== YOUR ASSIGNMENT ==
Please copy, exactly as they appear below, the lines from the one containing "cells exhibit strong" through the one containing "cells demonstrate high".
[RECORDS FOR THIS TASK]
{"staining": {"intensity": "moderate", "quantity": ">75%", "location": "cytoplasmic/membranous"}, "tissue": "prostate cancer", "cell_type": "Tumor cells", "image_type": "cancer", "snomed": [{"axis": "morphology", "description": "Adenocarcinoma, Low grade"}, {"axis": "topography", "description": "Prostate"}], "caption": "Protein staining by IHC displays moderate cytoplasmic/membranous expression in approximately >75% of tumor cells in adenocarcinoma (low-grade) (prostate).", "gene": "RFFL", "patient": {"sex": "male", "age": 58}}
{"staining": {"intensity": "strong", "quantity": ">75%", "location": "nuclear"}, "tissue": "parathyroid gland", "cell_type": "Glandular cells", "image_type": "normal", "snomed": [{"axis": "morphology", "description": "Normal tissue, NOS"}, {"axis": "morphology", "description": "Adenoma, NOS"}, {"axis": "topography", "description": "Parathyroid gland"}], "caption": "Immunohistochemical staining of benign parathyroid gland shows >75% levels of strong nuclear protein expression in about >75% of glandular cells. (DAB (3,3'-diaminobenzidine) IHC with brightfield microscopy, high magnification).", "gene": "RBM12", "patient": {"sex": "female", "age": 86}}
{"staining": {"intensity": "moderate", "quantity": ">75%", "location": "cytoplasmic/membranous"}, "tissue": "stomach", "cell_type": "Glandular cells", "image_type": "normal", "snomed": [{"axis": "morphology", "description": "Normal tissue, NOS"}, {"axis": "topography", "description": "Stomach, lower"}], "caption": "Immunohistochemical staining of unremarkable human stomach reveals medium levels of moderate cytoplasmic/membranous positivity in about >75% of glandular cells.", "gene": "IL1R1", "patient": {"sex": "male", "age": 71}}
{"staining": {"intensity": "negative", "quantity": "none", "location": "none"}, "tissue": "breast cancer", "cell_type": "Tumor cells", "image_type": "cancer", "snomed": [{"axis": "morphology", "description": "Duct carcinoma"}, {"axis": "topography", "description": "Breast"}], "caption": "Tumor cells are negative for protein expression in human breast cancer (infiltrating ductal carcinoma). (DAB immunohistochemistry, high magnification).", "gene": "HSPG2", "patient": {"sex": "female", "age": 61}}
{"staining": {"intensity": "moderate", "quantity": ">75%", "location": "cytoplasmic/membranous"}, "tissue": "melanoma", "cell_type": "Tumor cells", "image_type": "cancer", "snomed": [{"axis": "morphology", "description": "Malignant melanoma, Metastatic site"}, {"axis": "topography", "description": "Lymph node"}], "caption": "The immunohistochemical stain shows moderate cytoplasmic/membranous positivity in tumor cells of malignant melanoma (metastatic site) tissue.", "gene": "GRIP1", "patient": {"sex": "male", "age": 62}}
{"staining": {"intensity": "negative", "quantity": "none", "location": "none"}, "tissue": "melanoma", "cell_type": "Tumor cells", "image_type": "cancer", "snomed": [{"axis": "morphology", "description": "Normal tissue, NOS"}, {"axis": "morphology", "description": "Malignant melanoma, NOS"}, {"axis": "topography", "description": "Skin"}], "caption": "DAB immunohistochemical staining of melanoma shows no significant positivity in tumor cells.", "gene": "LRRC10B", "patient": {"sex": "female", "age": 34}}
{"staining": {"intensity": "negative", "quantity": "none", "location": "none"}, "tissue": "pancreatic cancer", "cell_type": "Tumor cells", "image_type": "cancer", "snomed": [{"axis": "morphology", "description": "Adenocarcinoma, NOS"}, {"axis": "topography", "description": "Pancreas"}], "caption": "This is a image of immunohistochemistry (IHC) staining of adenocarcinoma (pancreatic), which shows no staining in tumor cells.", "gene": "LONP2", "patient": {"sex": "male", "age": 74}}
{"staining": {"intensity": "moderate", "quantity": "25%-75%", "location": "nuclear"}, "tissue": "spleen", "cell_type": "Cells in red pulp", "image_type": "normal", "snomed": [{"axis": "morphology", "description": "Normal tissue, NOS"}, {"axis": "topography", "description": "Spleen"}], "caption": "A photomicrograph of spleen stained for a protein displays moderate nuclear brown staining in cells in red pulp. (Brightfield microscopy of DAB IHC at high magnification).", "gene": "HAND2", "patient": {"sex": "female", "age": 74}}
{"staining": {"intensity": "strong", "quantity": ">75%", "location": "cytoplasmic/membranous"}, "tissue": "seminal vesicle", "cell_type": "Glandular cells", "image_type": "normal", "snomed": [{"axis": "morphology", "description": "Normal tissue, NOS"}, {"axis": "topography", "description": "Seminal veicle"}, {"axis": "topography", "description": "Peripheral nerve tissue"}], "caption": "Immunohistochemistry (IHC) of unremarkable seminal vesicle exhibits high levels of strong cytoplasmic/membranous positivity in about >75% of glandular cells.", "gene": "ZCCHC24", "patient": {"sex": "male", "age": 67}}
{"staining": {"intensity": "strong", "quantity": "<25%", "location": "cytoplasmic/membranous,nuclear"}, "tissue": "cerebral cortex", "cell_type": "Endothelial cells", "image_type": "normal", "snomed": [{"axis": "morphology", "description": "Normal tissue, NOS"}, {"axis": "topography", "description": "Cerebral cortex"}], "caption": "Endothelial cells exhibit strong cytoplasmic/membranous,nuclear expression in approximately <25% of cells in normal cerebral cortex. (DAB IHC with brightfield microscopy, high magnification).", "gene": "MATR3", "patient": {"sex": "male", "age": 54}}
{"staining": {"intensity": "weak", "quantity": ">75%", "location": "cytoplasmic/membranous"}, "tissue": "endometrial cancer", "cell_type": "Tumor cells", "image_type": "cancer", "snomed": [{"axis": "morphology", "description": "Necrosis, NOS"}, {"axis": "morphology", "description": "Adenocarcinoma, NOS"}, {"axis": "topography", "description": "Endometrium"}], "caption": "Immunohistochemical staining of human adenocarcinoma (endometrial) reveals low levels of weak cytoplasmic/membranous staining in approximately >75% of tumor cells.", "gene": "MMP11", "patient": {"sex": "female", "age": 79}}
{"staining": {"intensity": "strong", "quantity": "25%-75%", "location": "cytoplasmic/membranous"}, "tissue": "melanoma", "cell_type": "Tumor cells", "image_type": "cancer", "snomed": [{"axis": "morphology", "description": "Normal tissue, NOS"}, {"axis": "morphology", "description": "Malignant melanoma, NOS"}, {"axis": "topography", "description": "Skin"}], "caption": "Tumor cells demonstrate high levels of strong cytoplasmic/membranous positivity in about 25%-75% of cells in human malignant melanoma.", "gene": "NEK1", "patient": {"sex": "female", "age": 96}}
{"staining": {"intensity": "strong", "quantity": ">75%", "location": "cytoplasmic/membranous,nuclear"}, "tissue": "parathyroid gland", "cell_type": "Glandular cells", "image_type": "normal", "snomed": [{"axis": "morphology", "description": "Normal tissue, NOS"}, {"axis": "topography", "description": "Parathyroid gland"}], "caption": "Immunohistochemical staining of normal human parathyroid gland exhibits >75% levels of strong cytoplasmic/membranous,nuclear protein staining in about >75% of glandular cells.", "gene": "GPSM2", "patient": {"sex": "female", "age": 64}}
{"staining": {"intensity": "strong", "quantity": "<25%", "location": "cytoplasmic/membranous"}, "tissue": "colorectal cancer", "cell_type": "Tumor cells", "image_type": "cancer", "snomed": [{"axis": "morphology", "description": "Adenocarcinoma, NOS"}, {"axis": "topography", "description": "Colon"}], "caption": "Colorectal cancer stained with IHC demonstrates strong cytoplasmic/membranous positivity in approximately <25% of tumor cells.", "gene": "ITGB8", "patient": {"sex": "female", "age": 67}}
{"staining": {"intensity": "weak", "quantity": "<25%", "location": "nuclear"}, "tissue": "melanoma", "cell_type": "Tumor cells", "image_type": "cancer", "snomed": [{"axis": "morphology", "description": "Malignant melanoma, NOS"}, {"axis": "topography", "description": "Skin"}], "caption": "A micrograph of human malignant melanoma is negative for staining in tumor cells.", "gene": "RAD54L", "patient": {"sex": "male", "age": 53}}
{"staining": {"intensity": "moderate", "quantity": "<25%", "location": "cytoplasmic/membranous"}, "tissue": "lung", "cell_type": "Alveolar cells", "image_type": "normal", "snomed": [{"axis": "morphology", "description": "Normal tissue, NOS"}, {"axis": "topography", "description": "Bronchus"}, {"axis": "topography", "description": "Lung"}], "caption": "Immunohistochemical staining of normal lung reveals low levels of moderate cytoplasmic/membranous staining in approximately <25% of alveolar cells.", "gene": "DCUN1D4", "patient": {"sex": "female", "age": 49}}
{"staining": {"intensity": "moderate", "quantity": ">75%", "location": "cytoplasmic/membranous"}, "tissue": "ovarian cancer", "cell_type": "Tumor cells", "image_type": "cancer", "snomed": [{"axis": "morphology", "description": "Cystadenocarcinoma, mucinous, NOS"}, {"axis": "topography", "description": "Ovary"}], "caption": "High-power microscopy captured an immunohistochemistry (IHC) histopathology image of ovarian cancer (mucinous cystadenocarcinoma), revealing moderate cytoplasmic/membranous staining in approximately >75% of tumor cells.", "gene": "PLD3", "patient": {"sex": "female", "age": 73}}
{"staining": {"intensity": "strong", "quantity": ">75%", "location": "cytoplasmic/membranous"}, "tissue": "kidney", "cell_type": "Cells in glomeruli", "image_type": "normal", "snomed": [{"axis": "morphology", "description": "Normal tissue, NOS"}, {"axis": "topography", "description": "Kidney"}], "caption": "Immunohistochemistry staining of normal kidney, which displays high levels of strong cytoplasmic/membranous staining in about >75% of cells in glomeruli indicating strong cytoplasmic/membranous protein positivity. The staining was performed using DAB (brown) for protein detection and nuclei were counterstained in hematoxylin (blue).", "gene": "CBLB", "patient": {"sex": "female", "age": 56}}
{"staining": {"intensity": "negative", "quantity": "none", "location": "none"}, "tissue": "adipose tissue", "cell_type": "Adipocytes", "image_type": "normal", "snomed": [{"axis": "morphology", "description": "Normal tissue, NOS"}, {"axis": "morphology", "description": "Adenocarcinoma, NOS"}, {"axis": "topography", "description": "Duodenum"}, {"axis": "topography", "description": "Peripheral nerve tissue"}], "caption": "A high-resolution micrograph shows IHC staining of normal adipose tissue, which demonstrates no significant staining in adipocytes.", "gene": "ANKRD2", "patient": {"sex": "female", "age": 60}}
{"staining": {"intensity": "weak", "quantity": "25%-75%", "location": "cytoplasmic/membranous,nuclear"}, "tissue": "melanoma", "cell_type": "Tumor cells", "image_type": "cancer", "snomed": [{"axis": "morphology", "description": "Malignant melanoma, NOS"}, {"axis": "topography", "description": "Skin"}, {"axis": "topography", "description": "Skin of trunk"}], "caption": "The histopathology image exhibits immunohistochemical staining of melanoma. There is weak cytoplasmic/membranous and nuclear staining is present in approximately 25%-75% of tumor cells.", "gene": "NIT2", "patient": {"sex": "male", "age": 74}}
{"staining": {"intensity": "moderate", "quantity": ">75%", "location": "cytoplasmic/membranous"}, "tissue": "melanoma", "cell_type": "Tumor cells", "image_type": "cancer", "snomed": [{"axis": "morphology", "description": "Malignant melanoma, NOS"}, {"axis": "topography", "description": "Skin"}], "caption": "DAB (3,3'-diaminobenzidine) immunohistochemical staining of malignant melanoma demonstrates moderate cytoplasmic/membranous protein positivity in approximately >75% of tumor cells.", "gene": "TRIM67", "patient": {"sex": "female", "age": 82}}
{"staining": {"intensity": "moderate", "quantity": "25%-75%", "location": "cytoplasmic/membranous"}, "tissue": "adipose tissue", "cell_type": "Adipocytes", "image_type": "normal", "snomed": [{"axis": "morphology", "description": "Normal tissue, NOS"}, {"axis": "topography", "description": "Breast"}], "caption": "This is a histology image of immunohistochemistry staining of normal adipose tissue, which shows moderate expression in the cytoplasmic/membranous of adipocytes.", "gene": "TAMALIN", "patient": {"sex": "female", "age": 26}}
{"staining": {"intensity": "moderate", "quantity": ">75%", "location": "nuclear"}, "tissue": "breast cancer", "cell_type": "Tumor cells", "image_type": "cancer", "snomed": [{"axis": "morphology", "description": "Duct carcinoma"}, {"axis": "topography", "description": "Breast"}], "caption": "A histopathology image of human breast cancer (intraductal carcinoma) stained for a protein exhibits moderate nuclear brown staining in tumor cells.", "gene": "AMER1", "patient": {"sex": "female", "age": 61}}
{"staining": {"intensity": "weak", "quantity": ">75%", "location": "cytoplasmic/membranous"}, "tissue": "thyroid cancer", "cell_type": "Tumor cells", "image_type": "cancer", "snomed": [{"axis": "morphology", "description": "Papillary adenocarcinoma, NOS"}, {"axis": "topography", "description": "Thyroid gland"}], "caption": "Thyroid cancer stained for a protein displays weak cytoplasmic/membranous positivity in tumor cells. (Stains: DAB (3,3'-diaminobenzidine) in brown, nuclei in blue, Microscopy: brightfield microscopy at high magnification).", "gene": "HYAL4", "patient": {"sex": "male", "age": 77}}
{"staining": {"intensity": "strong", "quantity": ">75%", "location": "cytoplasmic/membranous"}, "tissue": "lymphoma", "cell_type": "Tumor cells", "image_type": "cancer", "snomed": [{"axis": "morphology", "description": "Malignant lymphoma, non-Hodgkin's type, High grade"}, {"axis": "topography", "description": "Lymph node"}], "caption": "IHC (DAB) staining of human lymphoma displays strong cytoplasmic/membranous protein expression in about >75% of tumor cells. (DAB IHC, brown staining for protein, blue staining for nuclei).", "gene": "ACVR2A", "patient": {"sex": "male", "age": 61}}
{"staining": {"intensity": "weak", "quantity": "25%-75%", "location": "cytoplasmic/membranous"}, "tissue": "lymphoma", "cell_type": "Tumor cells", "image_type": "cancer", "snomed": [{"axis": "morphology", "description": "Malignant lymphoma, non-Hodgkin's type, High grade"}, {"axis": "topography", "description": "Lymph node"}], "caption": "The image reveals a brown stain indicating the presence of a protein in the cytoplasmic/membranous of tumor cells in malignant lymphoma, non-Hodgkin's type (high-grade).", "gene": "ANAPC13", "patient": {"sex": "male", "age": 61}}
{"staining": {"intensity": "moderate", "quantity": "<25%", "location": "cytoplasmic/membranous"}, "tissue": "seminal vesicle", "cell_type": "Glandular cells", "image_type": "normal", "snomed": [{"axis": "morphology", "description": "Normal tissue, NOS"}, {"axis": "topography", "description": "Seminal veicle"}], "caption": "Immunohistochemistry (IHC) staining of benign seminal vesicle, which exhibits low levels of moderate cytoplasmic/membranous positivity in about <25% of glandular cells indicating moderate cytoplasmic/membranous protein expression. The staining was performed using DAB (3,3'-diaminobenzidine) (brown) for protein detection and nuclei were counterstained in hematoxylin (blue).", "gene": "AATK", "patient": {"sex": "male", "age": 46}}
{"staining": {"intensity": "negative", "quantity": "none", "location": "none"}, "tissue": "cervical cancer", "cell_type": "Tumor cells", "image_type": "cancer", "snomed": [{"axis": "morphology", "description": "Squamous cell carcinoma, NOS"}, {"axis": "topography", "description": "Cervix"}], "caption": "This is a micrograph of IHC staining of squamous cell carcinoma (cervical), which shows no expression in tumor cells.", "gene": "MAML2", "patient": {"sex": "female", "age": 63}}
[/RECORDS FOR THIS TASK]
== SOLUTION TO THIS TASK ==
{"staining": {"intensity": "strong", "quantity": "<25%", "location": "cytoplasmic/membranous,nuclear"}, "tissue": "cerebral cortex", "cell_type": "Endothelial cells", "image_type": "normal", "snomed": [{"axis": "morphology", "description": "Normal tissue, NOS"}, {"axis": "topography", "description": "Cerebral cortex"}], "caption": "Endothelial cells exhibit strong cytoplasmic/membranous,nuclear expression in approximately <25% of cells in normal cerebral cortex. (DAB IHC with brightfield microscopy, high magnification).", "gene": "MATR3", "patient": {"sex": "male", "age": 54}}
{"staining": {"intensity": "weak", "quantity": ">75%", "location": "cytoplasmic/membranous"}, "tissue": "endometrial cancer", "cell_type": "Tumor cells", "image_type": "cancer", "snomed": [{"axis": "morphology", "description": "Necrosis, NOS"}, {"axis": "morphology", "description": "Adenocarcinoma, NOS"}, {"axis": "topography", "description": "Endometrium"}], "caption": "Immunohistochemical staining of human adenocarcinoma (endometrial) reveals low levels of weak cytoplasmic/membranous staining in approximately >75% of tumor cells.", "gene": "MMP11", "patient": {"sex": "female", "age": 79}}
{"staining": {"intensity": "strong", "quantity": "25%-75%", "location": "cytoplasmic/membranous"}, "tissue": "melanoma", "cell_type": "Tumor cells", "image_type": "cancer", "snomed": [{"axis": "morphology", "description": "Normal tissue, NOS"}, {"axis": "morphology", "description": "Malignant melanoma, NOS"}, {"axis": "topography", "description": "Skin"}], "caption": "Tumor cells demonstrate high levels of strong cytoplasmic/membranous positivity in about 25%-75% of cells in human malignant melanoma.", "gene": "NEK1", "patient": {"sex": "female", "age": 96}}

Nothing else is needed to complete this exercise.